- Opening Delimiter -

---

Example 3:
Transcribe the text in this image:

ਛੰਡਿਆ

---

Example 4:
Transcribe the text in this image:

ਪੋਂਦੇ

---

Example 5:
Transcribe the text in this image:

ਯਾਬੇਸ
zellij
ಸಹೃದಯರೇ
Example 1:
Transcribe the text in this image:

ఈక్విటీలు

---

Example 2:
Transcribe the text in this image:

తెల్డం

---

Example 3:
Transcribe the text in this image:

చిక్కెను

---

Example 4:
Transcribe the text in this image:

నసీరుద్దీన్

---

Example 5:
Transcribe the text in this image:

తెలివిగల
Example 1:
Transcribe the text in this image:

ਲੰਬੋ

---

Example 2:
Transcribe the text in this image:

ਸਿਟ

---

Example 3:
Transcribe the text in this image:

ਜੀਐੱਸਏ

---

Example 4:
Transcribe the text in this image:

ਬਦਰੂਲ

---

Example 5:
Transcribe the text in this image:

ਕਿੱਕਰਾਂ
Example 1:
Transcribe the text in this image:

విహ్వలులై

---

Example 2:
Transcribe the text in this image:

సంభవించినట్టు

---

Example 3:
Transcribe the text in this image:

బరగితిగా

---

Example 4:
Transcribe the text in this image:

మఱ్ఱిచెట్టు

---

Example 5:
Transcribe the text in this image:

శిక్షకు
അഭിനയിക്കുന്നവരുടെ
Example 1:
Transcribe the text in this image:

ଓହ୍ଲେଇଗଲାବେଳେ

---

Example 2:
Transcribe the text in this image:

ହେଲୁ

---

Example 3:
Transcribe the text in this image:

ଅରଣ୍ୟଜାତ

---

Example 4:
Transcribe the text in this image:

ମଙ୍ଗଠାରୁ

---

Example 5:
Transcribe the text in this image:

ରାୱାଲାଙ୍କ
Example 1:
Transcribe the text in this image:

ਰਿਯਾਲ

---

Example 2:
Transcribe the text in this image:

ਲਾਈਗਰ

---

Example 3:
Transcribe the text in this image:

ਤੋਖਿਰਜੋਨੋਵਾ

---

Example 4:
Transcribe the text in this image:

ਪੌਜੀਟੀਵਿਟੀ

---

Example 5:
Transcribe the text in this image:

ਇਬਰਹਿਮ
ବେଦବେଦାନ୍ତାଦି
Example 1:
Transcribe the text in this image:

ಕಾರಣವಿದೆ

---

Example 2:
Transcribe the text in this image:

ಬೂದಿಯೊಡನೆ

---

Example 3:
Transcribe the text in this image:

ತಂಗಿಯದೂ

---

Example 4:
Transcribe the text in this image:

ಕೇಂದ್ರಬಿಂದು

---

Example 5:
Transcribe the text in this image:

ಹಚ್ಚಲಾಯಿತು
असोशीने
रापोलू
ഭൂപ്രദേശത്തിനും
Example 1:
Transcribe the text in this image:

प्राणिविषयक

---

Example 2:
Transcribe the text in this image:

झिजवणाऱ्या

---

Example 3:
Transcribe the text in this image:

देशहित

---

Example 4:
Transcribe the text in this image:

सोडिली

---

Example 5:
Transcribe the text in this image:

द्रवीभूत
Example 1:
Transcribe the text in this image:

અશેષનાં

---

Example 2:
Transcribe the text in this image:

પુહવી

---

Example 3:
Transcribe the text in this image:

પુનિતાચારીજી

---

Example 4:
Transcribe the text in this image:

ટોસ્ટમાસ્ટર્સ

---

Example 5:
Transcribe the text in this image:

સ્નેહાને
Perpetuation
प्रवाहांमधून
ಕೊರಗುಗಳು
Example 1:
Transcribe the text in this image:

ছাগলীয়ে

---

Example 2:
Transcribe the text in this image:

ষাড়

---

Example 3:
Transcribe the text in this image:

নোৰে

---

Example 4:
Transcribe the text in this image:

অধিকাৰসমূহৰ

- Closing Delimiter -

WHAT YOU HAVE TO DO:
Give back the whole listing exactly as it reads.

WRITTEN REPLY:
---

Example 3:
Transcribe the text in this image:

ਛੰਡਿਆ

---

Example 4:
Transcribe the text in this image:

ਪੋਂਦੇ

---

Example 5:
Transcribe the text in this image:

ਯਾਬੇਸ
zellij
ಸಹೃದಯರೇ
Example 1:
Transcribe the text in this image:

ఈక్విటీలు

---

Example 2:
Transcribe the text in this image:

తెల్డం

---

Example 3:
Transcribe the text in this image:

చిక్కెను

---

Example 4:
Transcribe the text in this image:

నసీరుద్దీన్

---

Example 5:
Transcribe the text in this image:

తెలివిగల
Example 1:
Transcribe the text in this image:

ਲੰਬੋ

---

Example 2:
Transcribe the text in this image:

ਸਿਟ

---

Example 3:
Transcribe the text in this image:

ਜੀਐੱਸਏ

---

Example 4:
Transcribe the text in this image:

ਬਦਰੂਲ

---

Example 5:
Transcribe the text in this image:

ਕਿੱਕਰਾਂ
Example 1:
Transcribe the text in this image:

విహ్వలులై

---

Example 2:
Transcribe the text in this image:

సంభవించినట్టు

---

Example 3:
Transcribe the text in this image:

బరగితిగా

---

Example 4:
Transcribe the text in this image:

మఱ్ఱిచెట్టు

---

Example 5:
Transcribe the text in this image:

శిక్షకు
അഭിനയിക്കുന്നവരുടെ
Example 1:
Transcribe the text in this image:

ଓହ୍ଲେଇଗଲାବେଳେ

---

Example 2:
Transcribe the text in this image:

ହେଲୁ

---

Example 3:
Transcribe the text in this image:

ଅରଣ୍ୟଜାତ

---

Example 4:
Transcribe the text in this image:

ମଙ୍ଗଠାରୁ

---

Example 5:
Transcribe the text in this image:

ରାୱାଲାଙ୍କ
Example 1:
Transcribe the text in this image:

ਰਿਯਾਲ

---

Example 2:
Transcribe the text in this image:

ਲਾਈਗਰ

---

Example 3:
Transcribe the text in this image:

ਤੋਖਿਰਜੋਨੋਵਾ

---

Example 4:
Transcribe the text in this image:

ਪੌਜੀਟੀਵਿਟੀ

---

Example 5:
Transcribe the text in this image:

ਇਬਰਹਿਮ
ବେଦବେଦାନ୍ତାଦି
Example 1:
Transcribe the text in this image:

ಕಾರಣವಿದೆ

---

Example 2:
Transcribe the text in this image:

ಬೂದಿಯೊಡನೆ

---

Example 3:
Transcribe the text in this image:

ತಂಗಿಯದೂ

---

Example 4:
Transcribe the text in this image:

ಕೇಂದ್ರಬಿಂದು

---

Example 5:
Transcribe the text in this image:

ಹಚ್ಚಲಾಯಿತು
असोशीने
रापोलू
ഭൂപ്രദേശത്തിനും
Example 1:
Transcribe the text in this image:

प्राणिविषयक

---

Example 2:
Transcribe the text in this image:

झिजवणाऱ्या

---

Example 3:
Transcribe the text in this image:

देशहित

---

Example 4:
Transcribe the text in this image:

सोडिली

---

Example 5:
Transcribe the text in this image:

द्रवीभूत
Example 1:
Transcribe the text in this image:

અશેષનાં

---

Example 2:
Transcribe the text in this image:

પુહવી

---

Example 3:
Transcribe the text in this image:

પુનિતાચારીજી

---

Example 4:
Transcribe the text in this image:

ટોસ્ટમાસ્ટર્સ

---

Example 5:
Transcribe the text in this image:

સ્નેહાને
Perpetuation
प्रवाहांमधून
ಕೊರಗುಗಳು
Example 1:
Transcribe the text in this image:

ছাগলীয়ে

---

Example 2:
Transcribe the text in this image:

ষাড়

---

Example 3:
Transcribe the text in this image:

নোৰে

---

Example 4:
Transcribe the text in this image:

অধিকাৰসমূহৰ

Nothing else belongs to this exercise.